___ BRANO FORNITO
I dati sono molto bassi anche per quanto riguarda i moduli, con una capacità produttiva di 6,75 GW, circa il 3% del totale mondiale, con il 95% in Asia e il 2% diviso tra Canada e Stati Uniti.

Questo dato, fornito dal Fraunhofer Institute Photovoltaics Report 2021, mostra bene da quanto in basso debba ripartire l’industria del fotovoltaico europea per ridurre la dipendenza del vecchio continente dalle importazioni.

Una fotografia interessante delle sfide da affrontare è stata scattata anche dal report “La filiera italiana delle tecnologie per le energie rinnovabili e smart verso il 2030” presentato a Roma l’8 febbraio e curato da Elettricità Futura, Enel Foundation e Althesys (vedi link in fondo).

Si premette che la filiera ha subito un profondo cambiamento, iniziato con la crisi finanziaria del 2008. L’Europa un tempo è stata competitiva a livello di produzione di moduli e celle (vedi grafico sotto), ma con il passare degli anni è diminuita drasticamente la sua quota di mercato e anche il volume dell’output produttivo.

Nel 2008 la Germania aveva prodotto moduli fotovoltaici per una potenza totale di 1.364 MW. Nello stesso anno, soltanto la Cina ha superato questo dato, con una produzione pari a 2.013 MW.

Oggi l’Europa produce una frazione decisamente minoritaria di moduli fotovoltaici, un comparto industriale dominato dall’estremo oriente, come mostra bene questo altro grafico tratto dallo Special Report on Solar PV Global Supply Chains pubblicato dalla Iea a luglio 2022:

La causa principale dello svantaggio competitivo per l’Ue in termini di costi di produzione dei moduli fotovoltaici non sarebbero, come molti pensano, i costi di manodopera, spiega il report di Althesys, Elettricità Futura ed Enel Foundation.

Questo fattore è certamente più basso in Asia, ma ad aver creato il maggiore divario in termini di costo unitario sarebbero le economie di scala e l’approccio migliore in termini di investimenti e progettualità.
______
▸ **COMPITO ASSEGNATO A**
Formatta tutte le righe dell'elenco come una lista JSON di stringhe, una stringa per ciascuna riga, tralasciando le righe vuote e le immagini.
Il brano e l'elenco non hanno alcun legame tra loro.
___ DATI DELL'ESERCIZIO
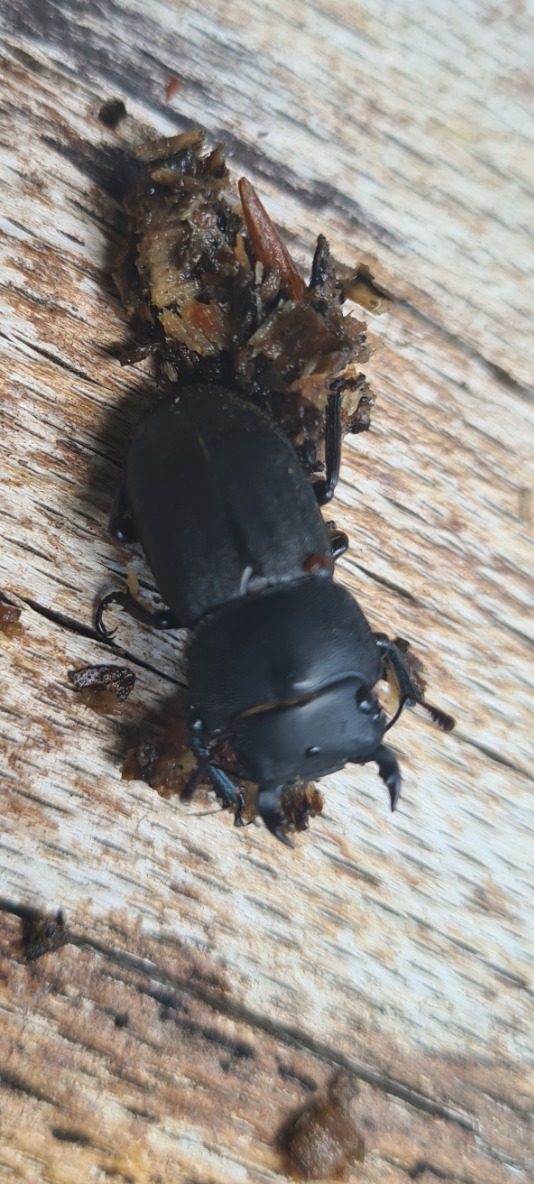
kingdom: Animalia
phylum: Arthropoda
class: Insecta
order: Coleoptera
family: Lucanidae
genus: Dorcus
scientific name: Dorcus parallelipipedus
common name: Bøghjort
______
▸ **COMPITO ASSEGNATO B**
Trascrivi parola per parola il tratto del brano sul fotovoltaico europeo che parte dalle parole "La causa principale" e si ferma dopo "investimenti e progettualità.".

▸ **RISPOSTA COMPLETA A**
[
  "kingdom: Animalia",
  "phylum: Arthropoda",
  "class: Insecta",
  "order: Coleoptera",
  "family: Lucanidae",
  "genus: Dorcus",
  "scientific name: Dorcus parallelipipedus",
  "common name: Bøghjort"
]

▸ **RISPOSTA COMPLETA B**
La causa principale dello svantaggio competitivo per l’Ue in termini di costi di produzione dei moduli fotovoltaici non sarebbero, come molti pensano, i costi di manodopera, spiega il report di Althesys, Elettricità Futura ed Enel Foundation.

Questo fattore è certamente più basso in Asia, ma ad aver creato il maggiore divario in termini di costo unitario sarebbero le economie di scala e l’approccio migliore in termini di investimenti e progettualità.